Atodos nos gusta contar historias y que nos las cuenten. Es, más que un hábito, una necesidad, me atrevería a decir que una necesidad primaria. Los seres humanos nos caracterizamos por nuestra capacidad para crear relatos. Como con todas las capacidades humanas, correr, nadar, cantar, calcular, aprender idiomas, empatizar con los semejantes, o poder comer 32 huevos crudos en un minuto, hay personas más o menos dotadas para ello. Conocemos buenos narradores natos y personas que, relatándolos, destruyen los mejores argumentos. Pero todos disponemos de los instrumentos básicos para contar historias y con cierto repertorio de géneros narrativos, entre los que escogemos con absoluta naturalidad cuál nos parece el más adecuado no solo para la historia que queremos contar, sino también para los objetivos que tiene nuestra narración.

Es una lástima que en la escuela tuviéramos que aprender los nombres y los recursos de los géneros de una manera memorística, porque todas esas formas posibles de contar una historia no representan solo una terminología necesaria para aprobar el examen de literatura, sino que se corresponden con nuestras opciones para contar, para contarnos, para dar sentido a lo que nos pasa, para crearnos como personas a través del relato. También para manipular y conseguir cosas.

La elección del género no es nunca trivial. Al mismo hecho le podemos dar el aire de una tragedia, lo podemos contar de modo que nos convirtamos en épicos héroes o transformarlo en una comedia. Somos capaces de convertir una anécdota en un gran suceso o minimizar un acontecimiento relegándolo a una frase subordinada. Es una mezcla de experiencia e instinto narradores lo que nos ayuda a elegir, según a quién le estemos contando la historia, según lo que queramos conseguir con nuestro relato.

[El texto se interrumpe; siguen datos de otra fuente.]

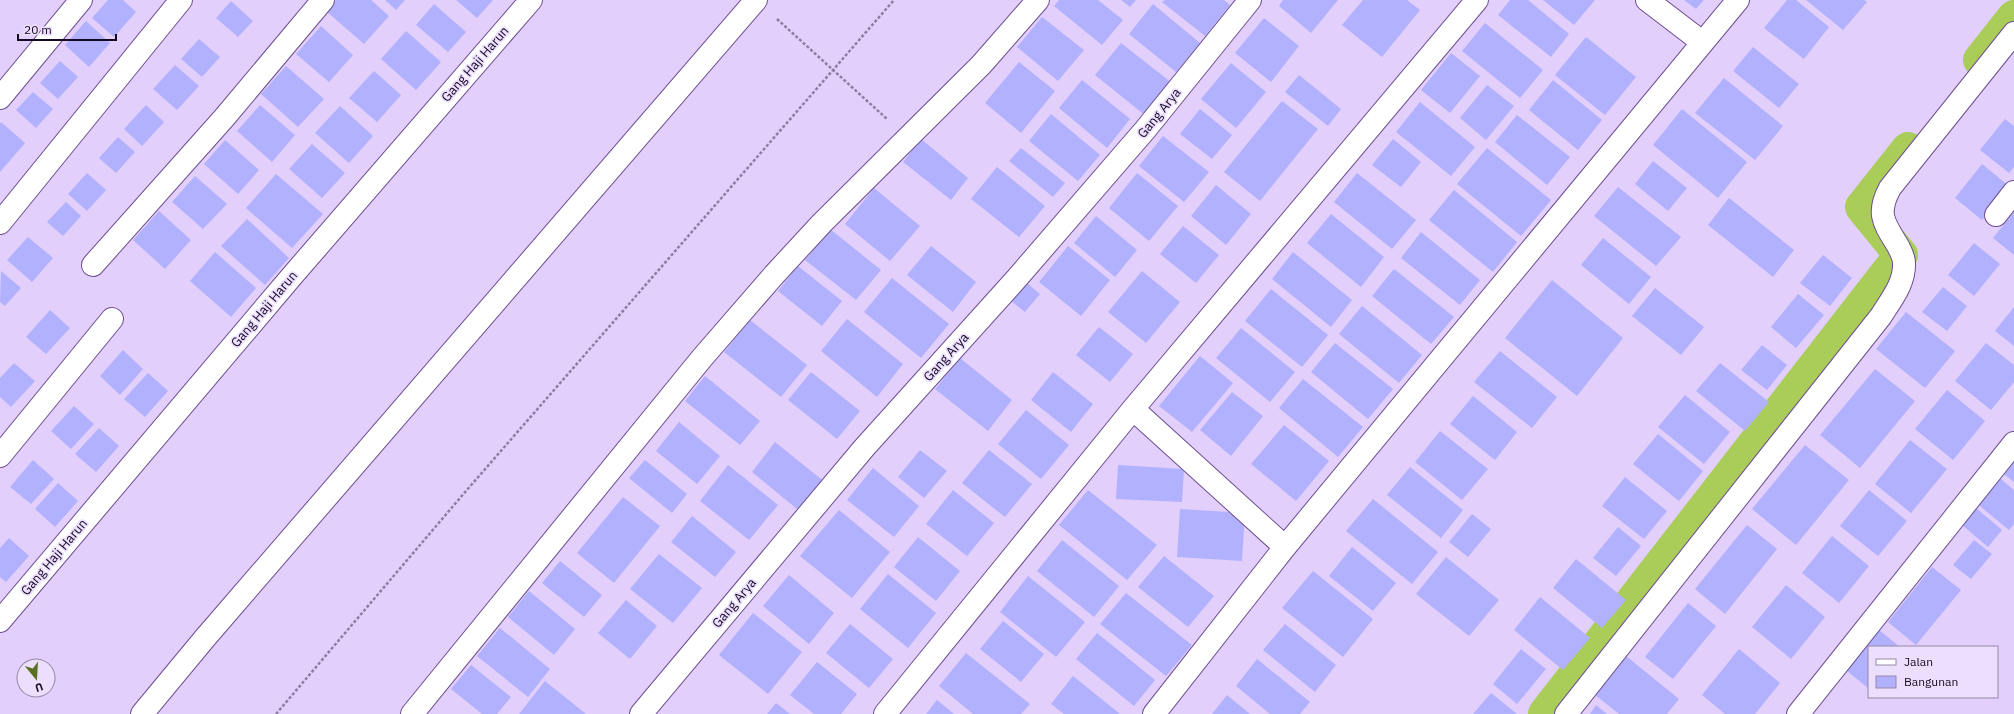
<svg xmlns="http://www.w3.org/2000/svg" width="2014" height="714" viewBox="0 0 2014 714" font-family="'IBM Plex Sans',sans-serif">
<rect width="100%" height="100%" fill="#e2cffc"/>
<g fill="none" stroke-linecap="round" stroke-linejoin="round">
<path stroke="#aacc59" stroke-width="34" d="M1980 60 2014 17
M1545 714 1901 255 1862 207 1908 149"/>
</g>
<path fill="#b2b1fe" d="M108 0H123L136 12 114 37 92 18Z
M336 0H371L389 16 364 44 326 11Z
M385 0H405L396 10Z
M456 0H493L477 18Z
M1059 0H1098L1123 20 1102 45 1054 6Z
M1121 0H1136L1130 7Z
M1165 0H1224L1230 5 1205 36 1162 2Z
M1283 0H1338L1311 33 1279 6Z
M1363 0H1407L1420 10 1382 57 1342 25Z
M1510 0H1528L1569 34 1551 57 1498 15Z
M1543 0H1595L1574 25Z
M1684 0H1704L1696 9Z
M1787 0H1796L1829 27 1804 59 1764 28Z
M1806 0H1864L1867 2 1843 30Z
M231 1 253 21 238 37 216 18Z
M434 4 466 32 448 52 416 25Z
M1153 4 1200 43 1176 72 1129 34Z
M1042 17 1084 50 1058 81 1017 47Z
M1264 18 1299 46 1271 82 1235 53Z
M86 21 110 43 89 67 65 45Z
M1485 23 1543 70 1520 98 1462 51Z
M321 26 353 55 329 82 296 54Z
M406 31 441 62 416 90 381 59Z
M1586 37 1636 77 1605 115 1555 75Z
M199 39 220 57 202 77 181 59Z
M1121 43 1172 83 1146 116 1095 75Z
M1753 47 1799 84 1779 108 1733 71Z
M1451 53 1480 76 1450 113 1421 90Z
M60 61 78 77 58 99 40 83Z
M1019 62 1055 91 1021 133 985 103Z
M1231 63 1266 92 1236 128 1201 99Z
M175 65 199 86 177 110 153 89Z
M286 66 324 99 298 127 261 94Z
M374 71 401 95 377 122 349 98Z
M1299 75 1341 109 1328 126 1285 92Z
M1724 78 1783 126 1755 160 1695 113Z
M1082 80 1130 119 1107 148 1059 108Z
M1553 80 1602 120 1578 150 1529 110Z
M1487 85 1514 106 1486 140 1460 118Z
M33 92 53 109 36 128 16 110Z
M1282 101 1318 129 1260 201 1224 172Z
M1420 102 1475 147 1451 176 1396 132Z
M146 105 164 122 142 146 124 129Z
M260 105 295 135 272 162 237 131Z
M340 106 373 136 349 163 315 133Z
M1200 109 1232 135 1212 159 1180 134Z
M1682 109 1747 162 1718 198 1653 145Z
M1051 114 1100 155 1078 181 1029 141Z
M1517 115 1570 157 1547 185 1495 142Z
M2005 119 2014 126V167L2009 173 1980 150Z
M1 122 25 143 0 172V124Z
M1163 136 1209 172 1184 202 1139 166Z
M118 137 135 152 116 173 99 158Z
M921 139 968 178 951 200 903 162Z
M1393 139 1421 162 1401 187 1372 165Z
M225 140 259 170 238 194 204 164Z
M312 144 345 173 322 198 289 169Z
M1021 148 1065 183 1053 197 1009 161Z
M1487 148 1551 200 1521 236 1457 184Z
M1653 161 1687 188 1668 211 1635 184Z
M1982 164 2009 186 1982 220 1955 198Z
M997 167 1045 206 1019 237 971 199Z
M87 173 106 190 87 211 68 194Z
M1137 173 1178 206 1149 241 1109 208Z
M1357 173 1416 220 1392 249 1334 202Z
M276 174 323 214 292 248 246 208Z
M195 176 227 204 203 229 172 202Z
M1216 185 1251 214 1226 245 1191 216Z
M1618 187 1681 237 1656 266 1594 216Z
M874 188 920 226 890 261 845 224Z
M1454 190 1517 242 1493 272 1429 220Z
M1729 198 1794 250 1773 277 1708 225Z
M66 202 81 216 63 236 47 222Z
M159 211 191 240 165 269 133 240Z
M2014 212V255L1993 238Z
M1331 214 1384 257 1361 287 1307 243Z
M1096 216 1137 250 1115 277 1074 243Z
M247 219 289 258 265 285 221 246Z
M1183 226 1219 255 1196 283 1160 254Z
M830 229 881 270 856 300 805 260Z
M1421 232 1480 280 1460 305 1401 258Z
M28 237 53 258 32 282 7 260Z
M1603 238 1651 277 1629 304 1581 265Z
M1974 243 2000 264 1974 296 1948 275Z
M931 246 976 282 953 312 907 275Z
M1068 246 1110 280 1081 316 1039 282Z
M215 252 256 288 231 317 190 281Z
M1293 252 1352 300 1331 327 1272 279Z
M1823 255 1852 278 1830 306 1800 283Z
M798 266 842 301 822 326 778 291Z
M1394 269 1454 317 1431 344 1372 296Z
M1 271 21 288 5 306 0 302Z
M1142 271 1180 302 1146 343 1108 312Z
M892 278 949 324 921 358 864 312Z
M1021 278 1040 294 1025 312 1006 297Z
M1552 280 1623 338 1577 396 1505 338Z
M1943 287 1967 306 1947 331 1922 312Z
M1655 288 1704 327 1681 355 1632 316Z
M1271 289 1328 335 1302 367 1245 321Z
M1798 294 1824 315 1796 348 1771 327Z
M1362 306 1422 355 1399 383 1339 334Z
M2014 307V346L1995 331Z
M50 310 70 328 46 354 26 337Z
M1906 312 1955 351 1925 388 1876 349Z
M847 319 903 364 877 397 821 351Z
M750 320 807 365 781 397 724 352Z
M1099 327 1133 354 1110 382 1076 355Z
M1241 328 1295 372 1270 402 1216 358Z
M1335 343 1393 389 1368 419 1311 372Z
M1986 343 2014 365V382L1991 410 1955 381Z
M1762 345 1787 365 1767 390 1741 370Z
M123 350 143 369 120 395 100 376Z
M1500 351 1557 397 1532 428 1474 382Z
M1200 356 1233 383 1192 432 1159 406Z
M960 358 1012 400 988 431 935 389Z
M14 363 35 381 11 407 0 397V378Z
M1720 363 1769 402 1745 431 1696 391Z
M1875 369 1915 401 1860 468 1820 435Z
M811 372 860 411 837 439 788 400Z
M1053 372 1093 404 1071 432 1031 400Z
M148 373 168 391 145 417 124 399Z
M705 376 760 421 740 445 685 401Z
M1303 379 1363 427 1338 457 1279 408Z
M1947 390 1985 421 1953 460 1915 429Z
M1232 392 1263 416 1231 456 1200 430Z
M1685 395 1730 432 1704 464 1658 427Z
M1473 396 1517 432 1495 460 1450 424Z
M74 406 94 424 71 449 51 431Z
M1026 410 1069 445 1041 479 998 444Z
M679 422 720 456 697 484 656 451Z
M1284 425 1329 461 1296 501 1251 464Z
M99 428 119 446 96 472 75 454Z
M1440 431 1488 469 1462 500 1415 462Z
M1658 434 1703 471 1679 501 1633 464Z
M1910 440 1947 469 1911 513 1875 484Z
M775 442 826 483 802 513 752 472Z
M1805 445 1849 480 1796 545 1752 509Z
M920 450 947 471 924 498 898 477Z
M989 450 1032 484 1005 517 962 483Z
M2014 454V482L2000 471Z
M33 460 54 479 31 504 10 487Z
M645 460 687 494 672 513 629 478Z
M728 465 778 505 749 540 700 501Z
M1118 465 1184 469 1182 502 1116 499Z
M1410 467 1463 510 1441 538 1387 495Z
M873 468 919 506 894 537 847 500Z
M1996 475 2014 490V524L2009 530 1975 502Z
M1625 477 1667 511 1644 539 1602 506Z
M58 483 78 501 55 527 35 509Z
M953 490 994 523 967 556 926 524Z
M1088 490 1157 545 1127 580 1059 525Z
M1869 490 1907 521 1878 556 1840 526Z
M623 497 660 526 614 583 577 553Z
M1373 499 1438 552 1412 584 1346 531Z
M1976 508 2002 530 1988 547 1962 525Z
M1180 509 1245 513 1242 561 1177 557Z
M839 510 890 552 852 598 800 556Z
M1472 514 1491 529 1468 557 1449 542Z
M692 516 736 552 715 577 671 542Z
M1747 525 1777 549 1725 614 1695 589Z
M1618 527 1641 546 1616 576 1593 558Z
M1832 536 1869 566 1839 603 1802 573Z
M918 537 960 571 936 601 894 567Z
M9 538 29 556 6 582 0 577V548Z
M1062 540 1119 586 1094 617 1037 571Z
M1974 540 1992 554 1971 579 1953 565Z
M1352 547 1396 583 1373 611 1329 576Z
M659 554 702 588 673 623 630 589Z
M1164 556 1214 596 1188 627 1138 587Z
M1446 557 1499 600 1469 636 1416 594Z
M1576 559 1626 600 1602 628 1553 588Z
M560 561 602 595 584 617 542 583Z
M1932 567 1961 590 1916 645 1888 622Z
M1313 571 1373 619 1343 657 1282 608Z
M888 574 936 613 908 648 860 609Z
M789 575 834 613 809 644 763 606Z
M1028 576 1085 622 1056 657 1000 612Z
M1786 585 1825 617 1791 659 1752 627Z
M529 591 575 629 554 655 508 617Z
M1126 593 1192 645 1166 676 1100 624Z
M1540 597 1590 638 1563 670 1514 630Z
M626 600 657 626 630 659 598 633Z
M1688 603 1716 626 1673 679 1645 657Z
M753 613 802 652 768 694 719 655Z
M1003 621 1044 654 1021 682 980 649Z
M850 624 893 659 869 688 826 653Z
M1285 624 1336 665 1315 692 1263 650Z
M500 628 550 669 528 697 477 656Z
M1879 630 1900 647H1869V689L1846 670Z
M1097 633 1155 680 1134 706 1076 659Z
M1521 649 1546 669 1517 704 1493 684Z
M1739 649 1780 683 1755 714H1725L1702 695Z
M966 653 1030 704 1021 714H973L939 686Z
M1626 656 1679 699 1667 714H1619L1594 694Z
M1257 659 1310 702 1300 714H1270L1236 686Z
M817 662 857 694 841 714H814L790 695Z
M471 665 511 697 497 714H482L451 689Z
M1073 676 1120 714H1064L1051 704Z
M545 681 586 714H519Z
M1491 693 1517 714H1473Z
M1227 695 1250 714H1212Z
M937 700 954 714H926Z
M776 703 790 714H767Z
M1596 705 1607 714H1590Z"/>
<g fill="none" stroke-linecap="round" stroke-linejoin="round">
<defs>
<path id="minor" d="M1647 0 1702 42
M0 98 81 0
M1996 215 2014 192
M0 223 181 0
M93 265 224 118 323 0
M1133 409 1285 547
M0 456 112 319
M0 621 292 276 531 0
M142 714 205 638 756 0
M412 714 702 358 774 275 822 223 981 65 1038 0
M641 714 864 448 1018 277 1145 130 1250 0
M885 714 1133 409 1477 0
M1154 714 1285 547 1738 0
M1566 714 1881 316C1891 300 1905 283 1904 263 1904 257 1901 252 1898 246 1884 223 1876 214 1890 188L2014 33
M1798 714 2014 443"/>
</defs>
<use href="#minor" stroke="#6d4e91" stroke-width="24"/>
<path stroke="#8e7da3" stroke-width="2.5" stroke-dasharray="3 2" stroke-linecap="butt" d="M777 19 887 119
M276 714 466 491 894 0"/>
<use href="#minor" stroke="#fff" stroke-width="22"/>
</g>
<g text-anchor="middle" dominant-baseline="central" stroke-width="3.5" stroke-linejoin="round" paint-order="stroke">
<g font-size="13" fill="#150822" stroke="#ecdffe">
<text transform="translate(475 64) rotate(-49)">Gang Haji Harun</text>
<text transform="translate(1159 113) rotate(-51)">Gang Arya</text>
<text transform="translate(264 309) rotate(-50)">Gang Haji Harun</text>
<text transform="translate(946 357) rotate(-48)">Gang Arya</text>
<text transform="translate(54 557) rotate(-50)">Gang Haji Harun</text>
<text transform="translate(734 603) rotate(-50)">Gang Arya</text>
</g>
</g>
<rect x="1868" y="646" width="130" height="52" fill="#ecdffe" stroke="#9689a6"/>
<rect x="1876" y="659" width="20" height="6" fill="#ffffff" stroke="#9689a6"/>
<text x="1904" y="666" font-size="12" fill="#150822">Jalan</text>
<rect x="1876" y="676" width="20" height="12" fill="#b2b1fe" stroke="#9689a6"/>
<text x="1904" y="686" font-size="12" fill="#150822">Bangunan</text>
<g transform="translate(36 678) rotate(162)"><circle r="19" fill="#ecdffe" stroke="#9689a6"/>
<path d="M0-3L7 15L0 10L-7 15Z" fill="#597020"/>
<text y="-6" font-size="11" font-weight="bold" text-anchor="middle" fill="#150822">U</text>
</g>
<path d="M18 34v6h98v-6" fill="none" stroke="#150822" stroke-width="2"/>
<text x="24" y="34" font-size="12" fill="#150822" stroke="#ecdffe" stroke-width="3" paint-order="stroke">20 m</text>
</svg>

Recuerdo que, cuando hace años estaba entrevistando a españoles que emigraron a Alemania en los años 60 para documentar una novela, me impresionó vivamente lo que contó una señora que había llegado a Alemania casi niña y había entrado a servir en casa de una familia. Entre risas, nos explicó que en una ocasión la señora de la casa, que no hablaba español, le dijo: «Heute Abend hast du frei. Wir haben Besuch» («Esta noche tienes libre. Tenemos visita»). Ella, que sabía poquísimo alemán, pensó que la última palabra, Besuch (visita), significaba besugo y pensó que la señora le estaba pidiendo que fuera a comprar uno. Al llegar a esta parte, todos los que escuchábamos la historia nos echamos a reír. La narradora también estaba muerta de risa mientras nos decía: «Imaginaos, que yo fui por toda la ciudad intentando encontrar un besugo, y lloraba y lloraba porque no me atrevía a volver a casa sin el pescado». Lo contaba como algo divertidísimo pero, tras celebrar la anécdota, creo que todos nos quedamos apesadumbrados.

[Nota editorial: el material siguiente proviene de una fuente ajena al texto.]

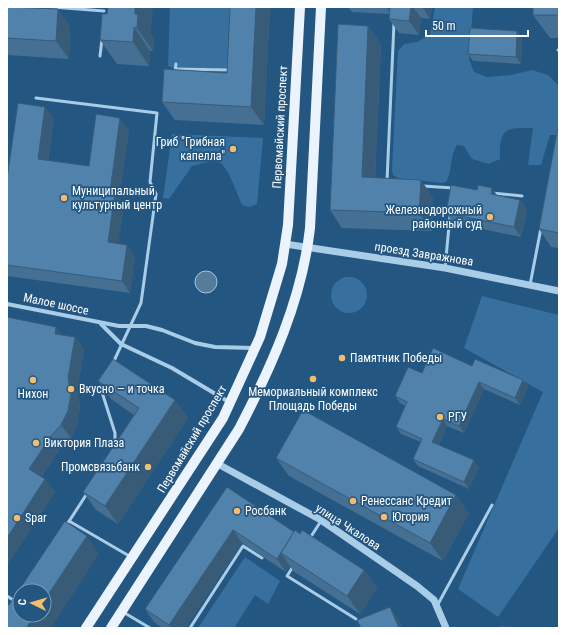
<svg xmlns="http://www.w3.org/2000/svg" width="566" height="635" viewBox="0 0 566 635" font-family="'Roboto Condensed',sans-serif">
<style>
.green{fill:#37709f}
.water{fill:#577c9a;stroke:#9dc8e8}
.lines{fill:none;stroke-linecap:round;stroke-linejoin:round}
.service{stroke:#a9cce7;stroke-width:3}
.minor{stroke:#a9cce7;stroke-width:4}
.tertiary{stroke:#a9cce7;stroke-width:7}
.primary{stroke:#ebf4fd;stroke-width:10}
.wall{fill:#457094}
.shaded-wall{fill:#385b78}
.building{fill:#5082ac;stroke:#385b78}
.poi-dot{fill:#f3bd6c;stroke:#235681;stroke-width:1.5}
.labels{text-anchor:middle;stroke-width:3.5;stroke-linejoin:round;paint-order:stroke}
.street-label{font-size:12px;fill:#fff;stroke:#235681}
.poi-label{font-size:12px;fill:#fff;stroke:#235681;text-anchor:start}
</style>
<rect width="100%" height="100%" fill="#235681"/>
<!-- green -->
<g class="green">
<path d="M170 7H233L230 70 173 68 168 66Z"/>
<path d="M435 7H473L469 59 474 72 487 77 511 75 532 70 548 75 559 86V135H550L541 165H528L533 128C506 128 499 127 500 159L489 164 472 159 464 146 457 145C449 157 453 171 446 182L442 183 398 178 393 175 392 170 398 51 404 44 417 42 430 35Z"/>
<path d="M172 134 263 138 257 204 250 207 242 205C238 196 227 163 218 162 210 160 200 164 192 166L169 199 163 198Z"/>
<circle cx="349" cy="295" r="18"/>
<path d="M482 296 559 315V528L498 617 458 589 543 392 464 348Z"/>
<path d="M245 557 280 581 268 604 255 595 234 628H198Z"/>
</g>
<!-- water -->
<circle class="water" cx="206" cy="282" r="11"/>
<g class="lines">
<!-- service -->
<g class="service">
<path d="M52 7 104 11"/>
<path d="M558 50H559"/>
<path d="M100 56 102 39"/>
<path d="M176 69 229 70"/>
<path d="M175 71 176 64"/>
<path d="M36 98 157 113 150 182 156 194 141 303 113 363"/>
<path d="M387 181 394 23"/>
<path d="M423 186 453 188"/>
<path d="M492 193 522 196"/>
<path d="M445 268 450 216"/>
<path d="M530 285 541 228"/>
<path d="M103 384 101 389 115 433V446"/>
<path d="M69 521 131 557"/>
<path d="M66 526 88 492"/>
<path d="M310 538 321 521"/>
<path d="M294 565 287 576 356 619"/>
<path d="M7 596 16 602 20 596"/>
<path d="M437 606 492 505"/>
<path d="M123 612 150 628"/>
<path d="M190 628 243 546 262 558"/>
</g>
<!-- minor -->
<g class="minor">
<path d="M7 304 119 326H146L162 330 195 343 215 347 253 348"/>
<path d="M101 324 121 344 172 368 229 402"/>
</g>
<!-- tertiary -->
<g class="tertiary">
<path d="M285 244 445 268 559 291"/>
<path d="M218 464 321 520 417 586 434 600 446 628"/>
</g>
<!-- primary -->
<g class="primary">
<path d="M86 628 223 418 260 337 282 264 288 225 300 7"/>
<path d="M111 628 239 429C272 366 302 299 310 228L321 7"/>
</g>
</g>
<!-- wall -->
<g class="wall">
<path d="M7 7 58 9 70 27 69 59 7 55Z"/>
<path d="M230 7H270L264 125 175 120 162 102 227 73Z"/>
<path d="M348 7H432L430 19 421 18 419 35 399 33 389 19 390 14 352 12Z"/>
<path d="M559 7V38H550L533 15Z"/>
<path d="M107 14 151 34 154 38 153 51H150L149 66 117 64 100 40Z"/>
<path d="M368 26 381 44 375 178 421 180 433 198 432 231 342 228 330 210Z"/>
<path d="M517 31 522 38 521 64 473 61 468 54Z"/>
<path d="M45 107 54 119 48 160 89 166 129 130 119 198 124 205 118 244 135 257 130 293 7 276V178Z"/>
<path d="M559 127V248L551 247 539 229Z"/>
<path d="M497 195 520 200 527 210 521 237 453 223 446 213Z"/>
<path d="M7 317 56 327 61 335 75 337 84 350 77 391 80 407 77 424 71 438 60 449 41 477 45 479 55 492 7 565Z"/>
<path d="M422 373 523 380 528 387 520 405 484 389 464 433 447 426 439 445 479 467 469 489 418 466 413 459 421 442 401 434 396 427 405 406 400 403 395 396Z"/>
<path d="M98 381 175 400 188 418 118 524 96 510 83 492 134 415 111 399Z"/>
<path d="M276 458 469 513 443 561 289 476Z"/>
<path d="M227 487 294 532 300 534 364 570 377 588 360 614 293 571 290 566 286 572 242 543 185 628H163L154 622 145 609Z"/>
</g>
<!-- shaded-wall -->
<g class="shaded-wall">
<path d="M135 7H153L151 34 154 38 153 51 137 28 135 14Z"/>
<path d="M256 7H270L264 125 251 107Z"/>
<path d="M386 7H391V14Z"/>
<path d="M411 7H413L421 18 419 35 409 21Z"/>
<path d="M422 7H432L430 19Z"/>
<path d="M58 9 70 27 69 59 56 41Z"/>
<path d="M368 26 381 44 374 195 362 177Z"/>
<path d="M134 27 150 51 149 66 133 42Z"/>
<path d="M517 31 522 38 521 64 516 57Z"/>
<path d="M45 107 54 119 46 171 38 159Z"/>
<path d="M120 118 129 130 119 198 124 205 117 255 108 242 110 192Z"/>
<path d="M421 180 433 198 432 231 419 213Z"/>
<path d="M492 188 499 198 491 194Z"/>
<path d="M520 200 527 210 521 237 514 227Z"/>
<path d="M127 245 135 257 130 293 122 281Z"/>
<path d="M56 327 65 340 55 334Z"/>
<path d="M75 337 84 350 77 391 80 407 77 424 71 438 61 425Z"/>
<path d="M523 380 528 387 520 405 515 398Z"/>
<path d="M479 382 484 389 464 433 459 426Z"/>
<path d="M175 400 188 418 118 524 105 506Z"/>
<path d="M443 419 447 426 437 449 432 442Z"/>
<path d="M51 436 60 449 38 481 29 469Z"/>
<path d="M474 460 479 467 469 489 464 482Z"/>
<path d="M45 479 55 492 7 565V538Z"/>
<path d="M456 495 469 513 443 561 430 543Z"/>
<path d="M233 530 242 543 185 628H171L169 625Z"/>
<path d="M294 532 281 553 290 566 286 572 277 559Z"/>
<path d="M87 536 99 554 51 628H26L35 615H44V601Z"/>
<path d="M364 570 377 588 360 614 347 596Z"/>
<path d="M390 607 399 620 403 628H399Z"/>
</g>
<!-- building -->
<g class="building">
<path d="M7 7 58 9 56 41 7 38Z"/>
<path d="M108 7H135V14H138L137 28 134 27 133 42 100 40 102 14H107Z"/>
<path d="M230 7H256L251 107 162 102 164 69 227 73Z"/>
<path d="M390 7H411L409 21 389 19Z"/>
<rect x="533" y="7" width="26" height="8"/>
<path d="M338 24 368 26 362 177 421 180 419 213 330 210Z"/>
<path d="M470 28 517 31 516 57 468 54Z"/>
<path d="M18 103 45 107 38 159 89 166 96 114 120 118 110 192 115 193 108 242 127 245 122 281 7 265V178Z"/>
<path d="M558 127H559V233L539 229Z"/>
<path d="M451 185 477 190 478 185 492 188 491 194 520 200 514 227 446 213Z"/>
<path d="M7 317 56 327 55 334 75 337 68 378 71 394 68 411 61 425 51 436 29 469 45 479 7 538Z"/>
<path d="M433 348 472 366 475 359 523 380 515 398 479 382 459 426 443 419 432 442 474 460 464 482 413 459 422 439 396 427 407 402 395 396 408 367 422 373Z"/>
<path d="M113 359 175 400 105 506 83 492 139 408 98 381Z"/>
<path d="M303 410 456 495 430 543 276 458Z"/>
<path d="M227 487 294 532 277 559 233 530 169 625 145 609Z"/>
<path d="M65 521 87 536 44 601V591H20V615H35L26 628H7V604L9 605Z"/>
<path d="M295 530 300 534 302 530 364 570 347 596 281 553Z"/>
<path d="M390 607 399 628H361L357 620Z"/>
<path d="M504 626 508 628H496Z"/>
</g>
<!-- markers -->
<g class="poi-dot">
<circle cx="233" cy="149" r="4"/>
<circle cx="64" cy="198" r="4"/>
<circle cx="490" cy="217" r="4"/>
<circle cx="342" cy="358" r="4"/>
<circle cx="313" cy="379" r="4"/>
<circle cx="33" cy="380" r="4"/>
<circle cx="71" cy="389" r="4"/>
<circle cx="440" cy="417" r="4"/>
<circle cx="36" cy="443" r="4"/>
<circle cx="148" cy="467" r="4"/>
<circle cx="353" cy="501" r="4"/>
<circle cx="237" cy="511" r="4"/>
<circle cx="384" cy="517" r="4"/>
<circle cx="17" cy="518" r="4"/>
</g>
<g class="labels">
<!-- street labels -->
<g class="street-label">
<text transform="translate(280 127) rotate(-87)" y="4">Первомайский проспект</text>
<text transform="translate(424 254) rotate(9)" y="4">проезд Завражнова</text>
<text transform="translate(56 304) rotate(12)" y="4">Малое шоссе</text>
<text transform="translate(192 439) rotate(-59)" y="4">Первомайский проспект</text>
<text transform="translate(348 527) rotate(33)" y="4">улица Чкалова</text>
</g>
<!-- poi labels -->
<g class="poi-label">
<text x="225" y="146" text-anchor="end">Гриб "Грибная<tspan x="225" dy="14">капелла"</tspan></text>
<text x="72" y="195">Муниципальный<tspan x="72" dy="14">культурный центр</tspan></text>
<text x="482" y="214" text-anchor="end">Железнодорожный<tspan x="482" dy="14">районный суд</tspan></text>
<text x="350" y="362">Памятник Победы</text>
<text x="79" y="393">Вкусно — и точка</text>
<text x="313" y="396" text-anchor="middle">Мемориальный комплекс<tspan x="313" dy="14">Площадь Победы</tspan></text>
<text x="33" y="398" text-anchor="middle">Нихон</text>
<text x="448" y="421">РГУ</text>
<text x="44" y="447">Виктория Плаза</text>
<text x="140" y="471" text-anchor="end">Промсвязьбанк</text>
<text x="361" y="505">Ренессанс Кредит</text>
<text x="245" y="515">Росбанк</text>
<text x="392" y="521">Югория</text>
<text x="25" y="522">Spar</text>
</g>
</g>
<!-- border -->
<rect width="566" height="635" fill="none" stroke="#ffffff" stroke-width="16"/>
<!-- north arrow -->
<g transform="translate(32 603) rotate(275)"><circle r="19" fill="#235681" stroke="#7b9ab3"/>
<path d="M0-3L7 15L0 10L-7 15Z" fill="#f3bd6c"/>
<text y="-6" font-size="11" font-weight="bold" text-anchor="middle" fill="#ffffff">С</text>
</g>
<!-- scale -->
<path d="M426 30v6h102v-6" fill="none" stroke="#ffffff" stroke-width="2"/>
<text x="432" y="30" font-size="12" fill="#ffffff" stroke="#235681" stroke-width="3" paint-order="stroke">50 m</text>
</svg>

ENTENDÍ que la historia era en realidad tan triste, tan traumática que el único modo posible de abordarla era desde la distancia que permite el humor. Pero no se trataba solo de eso. La forma de contarla contenía un mensaje implícito: «Miradme, así de mal lo pasé al principio, pero aquí estoy y ahora puedo reírme de esto, porque lo he superado». Esa anécdota tristísima formaba parte de su discurso de éxito personal. Eligió la forma que le permitía contarnos la historia y conmovernos a la vez que despertaba nuestra admiración. Recojo esta anécdota porque en su momento me dio que pensar sobre el hecho de que historias siempre se cuentan para algo, siempre hay una intención, no solo en lo que se cuenta sino en el modo.

Ya que tenemos la capacidad de la narración y el instinto de usar el género apropiado en el contexto apropiado cuando contamos historias, también deberíamos usar esa capacidad y ese instinto cuando nos las cuenten. Y preguntarnos por qué nos están narrando algo de un modo determinado. Sería un ejercicio sano pensar, por ejemplo, ¿a qué apelan las fabulitas pseudoorientales que comparten los libros de autoayuda y los prospectos de cosmética? ¿Por qué se vuelve a comentar la actualidad desde el humor negro, el de los desalentados? ¿A qué se debe la revitalización del género épico-sentimental que durante años había quedado relegado a las crónicas deportivas? ¿Qué nos están contando en realidad? Y, sobre todo, ¿para qué?

No se trata solo del fondo, sino también de la forma. La forma del discurso no es inocente. La elección del género nunca es inocente.